Many of the carriers we work with (Hartford and CNA, for example), have already implemented the guidelines requested by NYDFS and other state insurance regulators: payment suspensions & postponements and waiver of late fees until at least June 1st and no cancellations for nonpayment of policy premiums. At present, we’re seeing carriers acknowledge receipt of claims with softer language like “at the present time it appears coverage may be excluded by the policy.” It seems everyone knows that some regulatory intervention may be coming…
EPL: CA has suspended the 60-day notice requirement imposed by the WARN Act. As many companies begin to conduct larger and larger layoffs, we’re putting more and more carriers on notice about potential claims related to Employment Practices lawsuits (wrongful terminations). If you have to go through the awful process of downsizing the team, talk to us and we’ll make sure you go through the right process on the insurance side.
Washington state has now joined the ranks of California, New York, and many others mandating policy premium payment and cancellation forgiveness until May 9th. Quick tip: to find up-to-date info from your state department of insurance related to COVID-19 issues, simply google “[state] DOI COVID”…almost every state has set up a page where they’re aggregating all bulletins and guidance documents related to compliance and insurance during this time.
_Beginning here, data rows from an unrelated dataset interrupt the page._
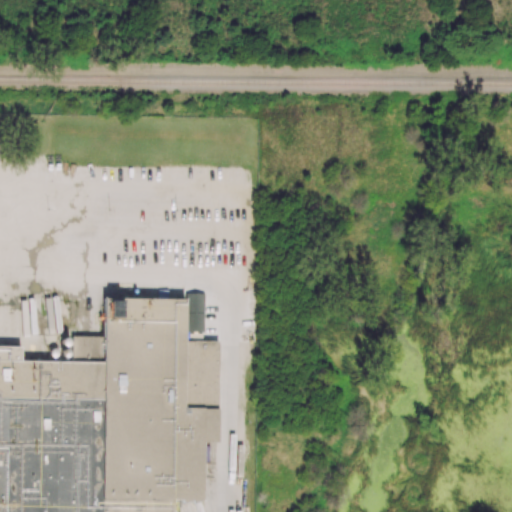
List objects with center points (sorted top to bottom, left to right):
railway: (256, 82)
road: (221, 288)
building: (110, 416)
building: (110, 417)
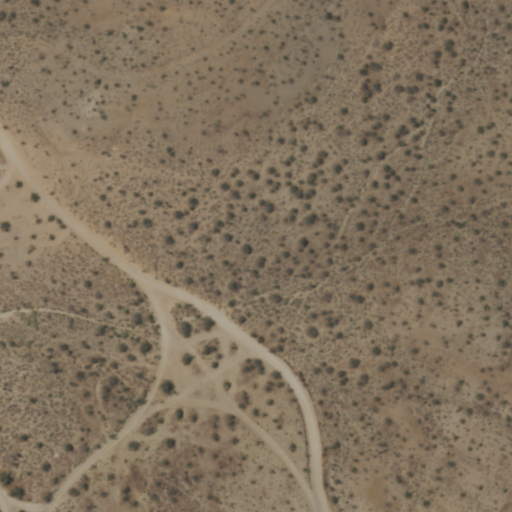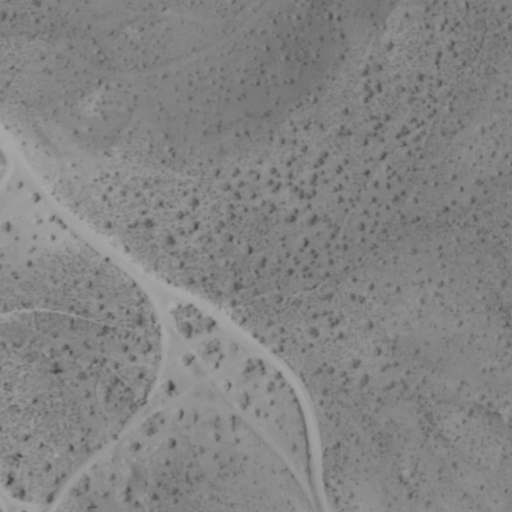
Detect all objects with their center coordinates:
road: (6, 170)
road: (196, 305)
road: (150, 412)
road: (240, 416)
road: (3, 503)
road: (18, 505)
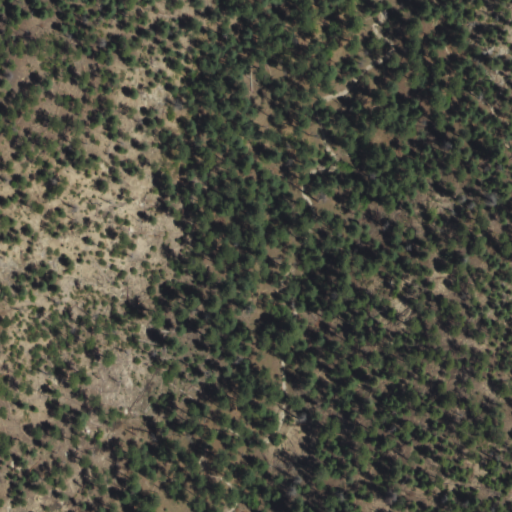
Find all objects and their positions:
road: (223, 257)
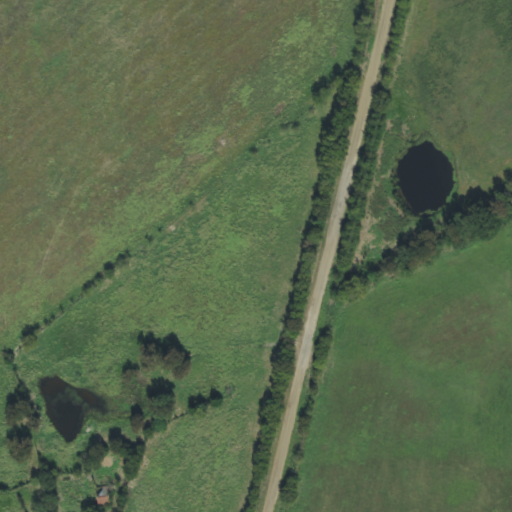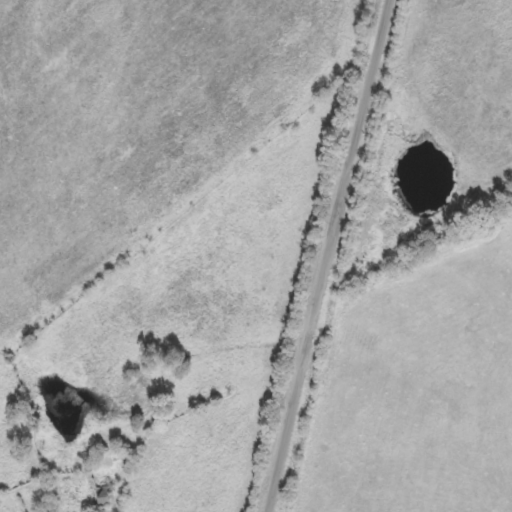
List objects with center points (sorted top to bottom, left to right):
road: (335, 256)
building: (102, 503)
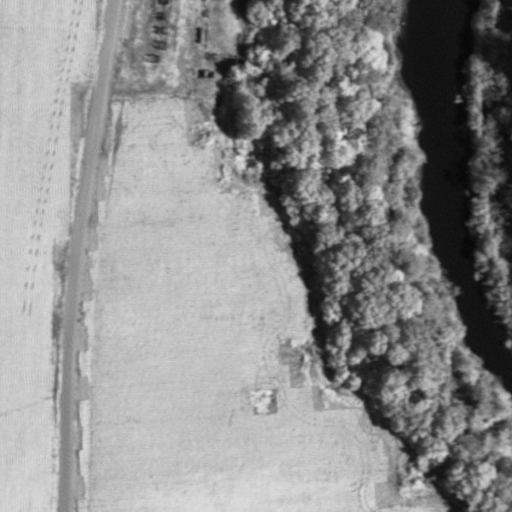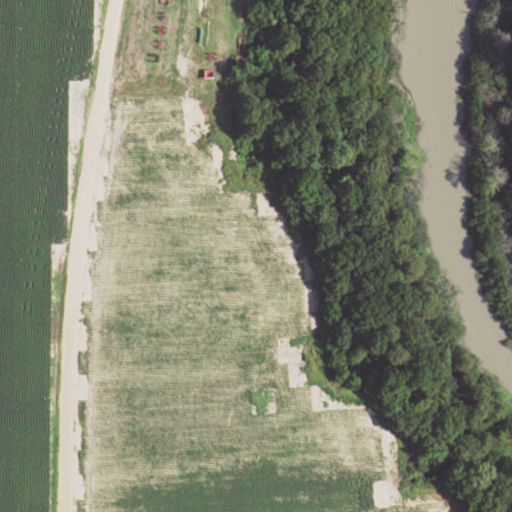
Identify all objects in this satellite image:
river: (454, 199)
road: (71, 254)
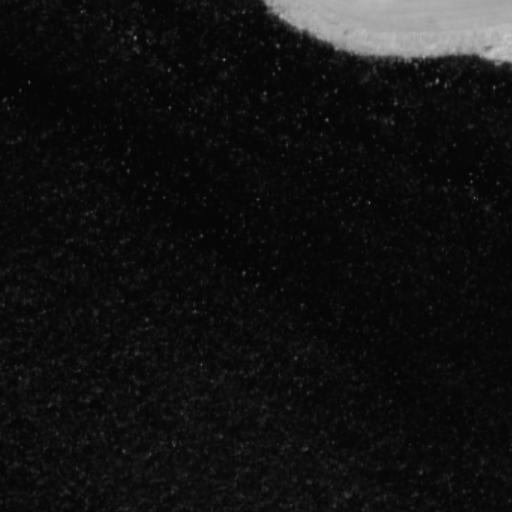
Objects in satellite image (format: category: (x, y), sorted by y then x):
road: (414, 16)
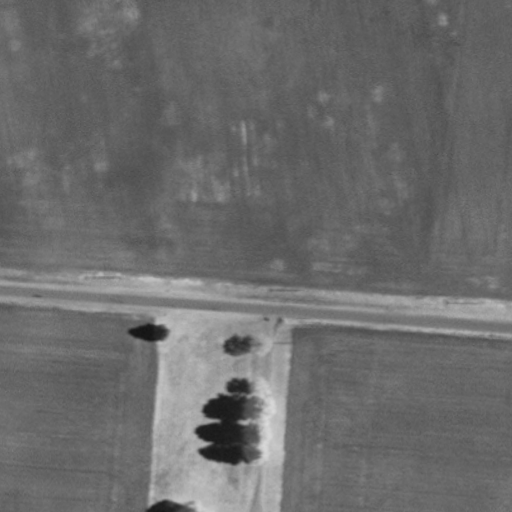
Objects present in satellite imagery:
road: (256, 308)
road: (267, 411)
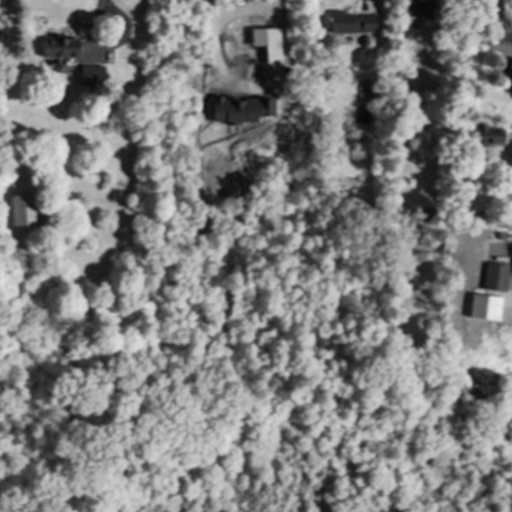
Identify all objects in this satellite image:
building: (417, 8)
building: (417, 8)
road: (99, 12)
road: (504, 21)
building: (349, 22)
building: (350, 22)
building: (59, 46)
building: (59, 47)
building: (92, 74)
building: (92, 74)
building: (509, 84)
building: (509, 85)
building: (240, 109)
building: (240, 109)
building: (486, 138)
building: (486, 138)
building: (21, 209)
building: (22, 210)
building: (494, 276)
building: (494, 277)
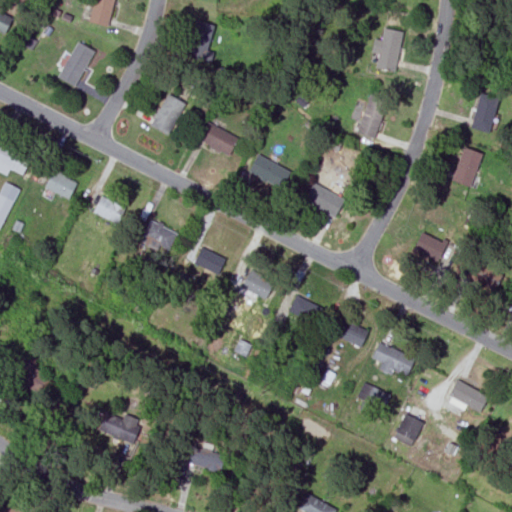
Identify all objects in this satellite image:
building: (99, 11)
building: (101, 11)
building: (4, 20)
building: (3, 23)
building: (197, 39)
building: (201, 42)
building: (386, 45)
building: (388, 49)
building: (76, 63)
building: (73, 64)
road: (129, 71)
building: (482, 111)
building: (484, 112)
building: (165, 113)
building: (168, 113)
building: (369, 115)
building: (371, 116)
building: (215, 138)
building: (217, 138)
road: (414, 141)
building: (10, 159)
building: (12, 161)
building: (464, 165)
building: (467, 166)
building: (266, 170)
building: (269, 170)
road: (104, 174)
building: (61, 183)
building: (58, 184)
road: (108, 193)
building: (6, 199)
building: (321, 199)
building: (324, 199)
building: (6, 200)
building: (109, 208)
building: (109, 209)
road: (255, 222)
road: (319, 234)
building: (157, 236)
building: (158, 236)
building: (427, 246)
building: (431, 246)
building: (207, 260)
building: (209, 260)
building: (478, 274)
building: (478, 274)
building: (255, 284)
building: (257, 284)
building: (304, 307)
building: (304, 309)
building: (350, 332)
building: (352, 332)
building: (242, 347)
building: (242, 347)
building: (391, 358)
building: (392, 359)
building: (26, 373)
building: (33, 376)
power tower: (261, 387)
building: (374, 395)
building: (371, 396)
building: (462, 396)
building: (467, 396)
building: (410, 425)
building: (118, 426)
building: (120, 426)
building: (406, 429)
building: (202, 458)
building: (205, 458)
road: (74, 489)
building: (312, 504)
building: (314, 505)
building: (6, 508)
building: (8, 508)
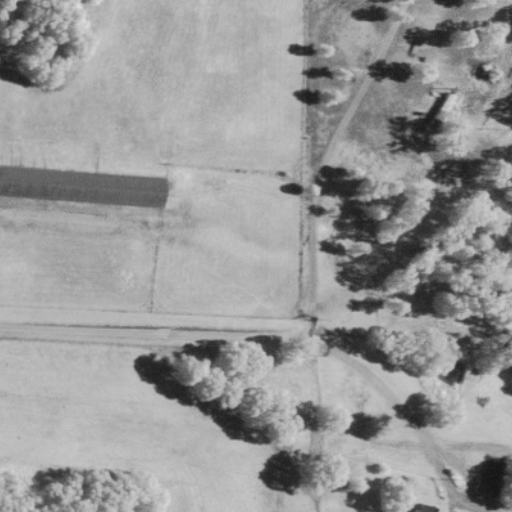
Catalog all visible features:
building: (80, 187)
road: (311, 305)
road: (403, 407)
building: (502, 478)
building: (423, 509)
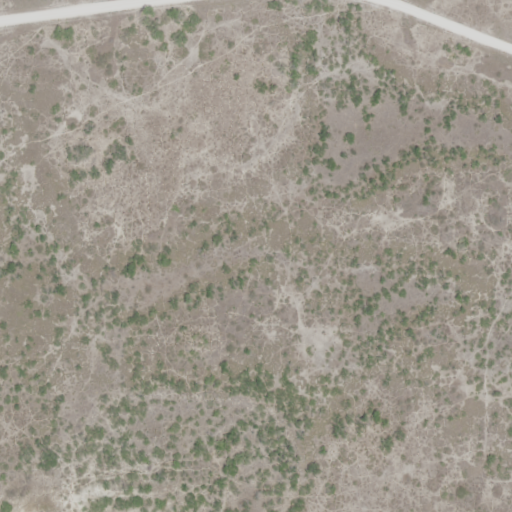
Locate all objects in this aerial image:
road: (195, 22)
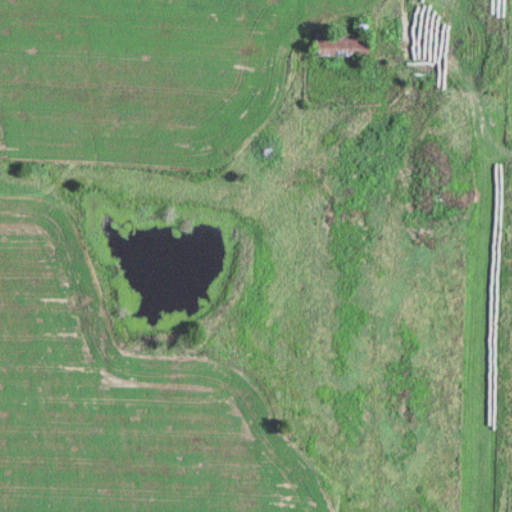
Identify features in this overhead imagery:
building: (338, 44)
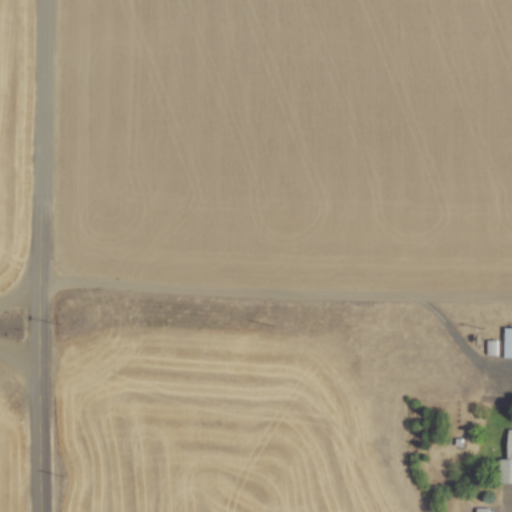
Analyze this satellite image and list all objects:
road: (44, 103)
building: (508, 343)
road: (43, 359)
building: (507, 464)
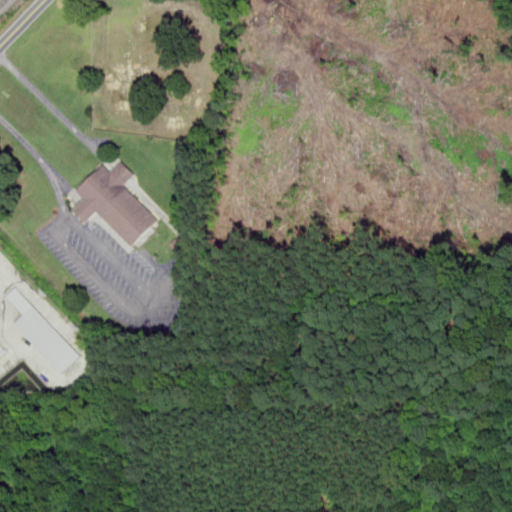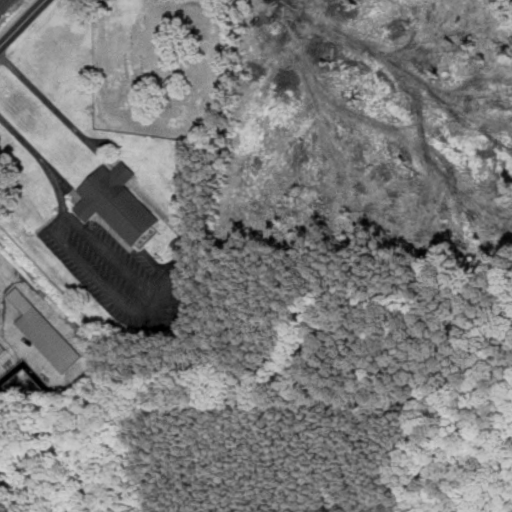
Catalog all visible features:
railway: (2, 2)
road: (22, 23)
road: (42, 97)
road: (95, 149)
road: (110, 164)
road: (48, 166)
road: (121, 174)
building: (118, 202)
building: (115, 203)
road: (70, 215)
road: (168, 218)
building: (177, 242)
road: (124, 265)
road: (129, 304)
building: (45, 332)
building: (45, 332)
building: (2, 347)
building: (2, 348)
park: (86, 503)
We initially wrote about how NYDFS issued a bulletin ordering insurance carriers to provide guidance to their customers on the applicability of business interruption and civil authority insuring clauses under current circumstances. CNA posted the company’s statement here. As expected, it highlights the need for “physical damage” to trigger these clauses, but encourages insureds to submit and log potential claims with the company.
Travelers has joined the ranks of Hartford, CNA, and others in providing billing relief until May 15th.
Law firm Gfeller Laurie has released a memo this morning indicating that at least 4 lawsuits have commenced against insurers arguing the applicability of business interruption and civil authority coverage under standard property policies. These cases are in very early stages and only time will tell how courts weigh in.
The memo also notes that Ohio and Massachusetts have joined New Jersey and “proposed Bills that would retroactively expand business interruption insurance policies to cover insureds’ losses attributable to the outbreak of COVID-19, regardless of the policies’ express terms.” None of these bills have made it through a vote at this time, however.
Law firm Sidley has created a compendium of state department of insurance responses related to business interruption, health insurance, and more. The post confirms that almost every state has implemented premium payment relief measures for some period of time through May or June. They are updating frequently and this is a great resource to stay informed on your state’s responses to the pandemic.
New York’s Governor Cuomo signed and executive order late last week extending the premium payment relief guidelines to 3rd party premium financing companies. These companies have been instructed to hold back on sending nonpayment/cancellation notices and to waive late fees for an extended 60 days. Other states that have followed suit include:
- North Carolina
Note that the New York bulletin directs the insured to provide “a statement that you swear or affirm in writing under penalty of perjury that you are experiencing financial hardship as a result of the COVID-19 pandemic, which the insurer or premium finance agency, as applicable, shall accept as satisfactory proof. Such statement is not required to be notarized.” We’ll keep an eye on this development as well.